▶ DESCRIPTION OF THE TASK
Your answer must be an exact copy of the records below, minus any images.

Stored data entries:
────────

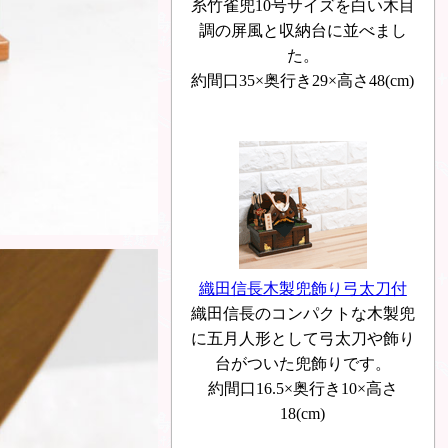
糸竹雀兜10号サイズを白い木目
調の屏風と収納台に並べまし
た。
約間口35×奥行き29×高さ48(cm)
織田信長木製兜飾り弓太刀付
織田信長のコンパクトな木製兜
に五月人形として弓太刀や飾り
台がついた兜飾りです。
約間口16.5×奥行き10×高さ
18(cm)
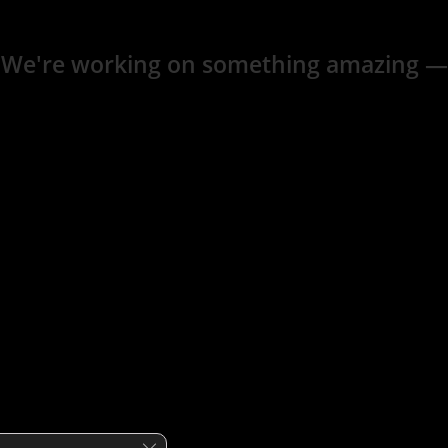
 We're working on something amazing —
Close GDPR Cookie Banner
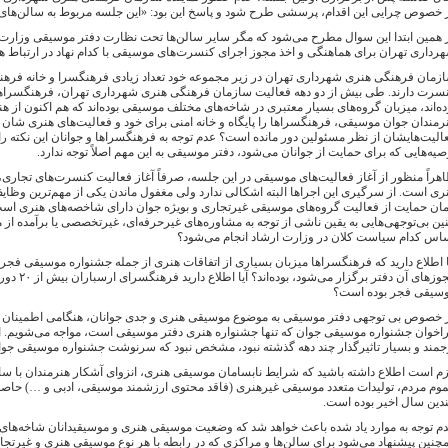
 خصوص چرایی این اقدام، پرسشی طرح شود و پاسخ این بود: «این جلسه مربوط به سالن‌های
 همین ابتدا این سوال مطرح می‌شود که مگر سایر سالن‌ها تحت نظارت دفتر موسیقی وزار
رداری تهران برای هماهنگی و اخذ مجوز اجرای کنسرت‌های موسیقی با کدام نهاد در ارتباط ه
زمان فرهنگی هنری شهرداری تهران در زیر مجموعه خود تعداد زیادی فرهنگسرا و خانه فرهنگ د
سرت دارند. طی بیش از دو دهه فعالیت سازمان فرهنگی هنری شهرداری تهران، فرهنگسراها 
ده‌اند، میزبان گروه‌های بسیار معتبری در شاخه‌های مختلف موسیقی بوده‌اند که هم اکنون از
رمندان جوان موسیقی، فرهنگسراها را پایگاه و خانه امنی برای خود و فعالیت‌های هنری شان م
الیت‌هایشان از نظر مسئولین دور مانده است؟ عدم توجه به فرهنگسراها و جوانان این نکته را 
صیه‌هایی که برای حمایت از جوانان می‌شود، دفتر موسیقی به این مهم اصلاً توجه ندارد.
هراً منظور از آغاز فعالیت‌های موسیقی در این جلسه، صرفاً آغاز فعالیت کنسرت‌های تجاری، ب
ری است. از سرگیری این اجراها البته اشکالی ندارد ولی مغفول ماندن یکی از مهم‌ترین وظ
ان حمایت از فعالیت گروه‌های موسیقی غیرتجاری و بویژه جوان دارای شاخصه‌های هنری است 
ین بی‌توجهی‌هایی به یقین ناشی از توجه به مشاوره‌های غیرحرفه‌ای، غیرتخصصی یا برآمده 
اس کدام سیاست کلان در وزارت ارشاد انجام می‌شود؟
ا اطلاع دارید که فرهنگسراها میزبان بسیاری از اتفاقات هنری از جمله جشنواره موسیقی فجر،
مجوزهای آن
سیقی فجر بوده است؟
 خصوص بی توجهی دفتر موسیقی به موضوع موسیقی هنری و جدی جوانان، هنگامی اطمینان بیشتر
اخوان جشنواره موسیقی جوان که تنها جشنواره هنری دفتر موسیقی است، مواجه می‌شویم. الب
جمند و بسیار تاثیرگذار چند دهه گذشته نبود، مشخص نبود که سرنوشت جشنواره موسیقی جوا
زم است اطلاع داشته باشید که شرایط نابسامان موسیقی هنری، انزوای آشکار هنرمندان با س
وم مردم، تولیدات متعدد موسیقی غیرهنری (فاقد محتوی ارزشمند موسیقی، ادبی و …) حاصل
دین سال اخیر بوده است.
م توجه به موارد یاد شده باعث خواهد شد که وضعیت موسیقی هنری و موسیقیدانان شاخه‌های 
چنین پیشنهاد می‌شود برای سالن‌ها و مراکزی که در رابطه با هر نوع موسیقی هنری و غیرتجار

────────

▶ EXERCISE RESPONSE
糸竹雀兜10号サイズを白い木目
調の屏風と収納台に並べまし
た。
約間口35×奥行き29×高さ48(cm)
織田信長木製兜飾り弓太刀付
織田信長のコンパクトな木製兜
に五月人形として弓太刀や飾り
台がついた兜飾りです。
約間口16.5×奥行き10×高さ
18(cm)
 We're working on something amazing —
Close GDPR Cookie Banner
 خصوص چرایی این اقدام، پرسشی طرح شود و پاسخ این بود: «این جلسه مربوط به سالن‌های
 همین ابتدا این سوال مطرح می‌شود که مگر سایر سالن‌ها تحت نظارت دفتر موسیقی وزار
رداری تهران برای هماهنگی و اخذ مجوز اجرای کنسرت‌های موسیقی با کدام نهاد در ارتباط ه
زمان فرهنگی هنری شهرداری تهران در زیر مجموعه خود تعداد زیادی فرهنگسرا و خانه فرهنگ د
سرت دارند. طی بیش از دو دهه فعالیت سازمان فرهنگی هنری شهرداری تهران، فرهنگسراها 
ده‌اند، میزبان گروه‌های بسیار معتبری در شاخه‌های مختلف موسیقی بوده‌اند که هم اکنون از
رمندان جوان موسیقی، فرهنگسراها را پایگاه و خانه امنی برای خود و فعالیت‌های هنری شان م
الیت‌هایشان از نظر مسئولین دور مانده است؟ عدم توجه به فرهنگسراها و جوانان این نکته را 
صیه‌هایی که برای حمایت از جوانان می‌شود، دفتر موسیقی به این مهم اصلاً توجه ندارد.
هراً منظور از آغاز فعالیت‌های موسیقی در این جلسه، صرفاً آغاز فعالیت کنسرت‌های تجاری، ب
ری است. از سرگیری این اجراها البته اشکالی ندارد ولی مغفول ماندن یکی از مهم‌ترین وظ
ان حمایت از فعالیت گروه‌های موسیقی غیرتجاری و بویژه جوان دارای شاخصه‌های هنری است 
ین بی‌توجهی‌هایی به یقین ناشی از توجه به مشاوره‌های غیرحرفه‌ای، غیرتخصصی یا برآمده 
اس کدام سیاست کلان در وزارت ارشاد انجام می‌شود؟
ا اطلاع دارید که فرهنگسراها میزبان بسیاری از اتفاقات هنری از جمله جشنواره موسیقی فجر،
مجوزهای آن
سیقی فجر بوده است؟
 خصوص بی توجهی دفتر موسیقی به موضوع موسیقی هنری و جدی جوانان، هنگامی اطمینان بیشتر
اخوان جشنواره موسیقی جوان که تنها جشنواره هنری دفتر موسیقی است، مواجه می‌شویم. الب
جمند و بسیار تاثیرگذار چند دهه گذشته نبود، مشخص نبود که سرنوشت جشنواره موسیقی جوا
زم است اطلاع داشته باشید که شرایط نابسامان موسیقی هنری، انزوای آشکار هنرمندان با س
وم مردم، تولیدات متعدد موسیقی غیرهنری (فاقد محتوی ارزشمند موسیقی، ادبی و …) حاصل
دین سال اخیر بوده است.
م توجه به موارد یاد شده باعث خواهد شد که وضعیت موسیقی هنری و موسیقیدانان شاخه‌های 
چنین پیشنهاد می‌شود برای سالن‌ها و مراکزی که در رابطه با هر نوع موسیقی هنری و غیرتجار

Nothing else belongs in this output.